WHAT TO PRODUCE
Below are records; copy every line in them that holds the word "Data".

───── LISTED RECORDS

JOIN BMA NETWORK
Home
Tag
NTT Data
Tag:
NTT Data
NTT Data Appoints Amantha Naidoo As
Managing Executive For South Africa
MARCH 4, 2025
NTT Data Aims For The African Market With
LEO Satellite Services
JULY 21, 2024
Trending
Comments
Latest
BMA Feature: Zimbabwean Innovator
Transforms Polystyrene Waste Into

──────────

RESPONSE BOX
NTT Data
NTT Data
NTT Data Appoints Amantha Naidoo As
NTT Data Aims For The African Market With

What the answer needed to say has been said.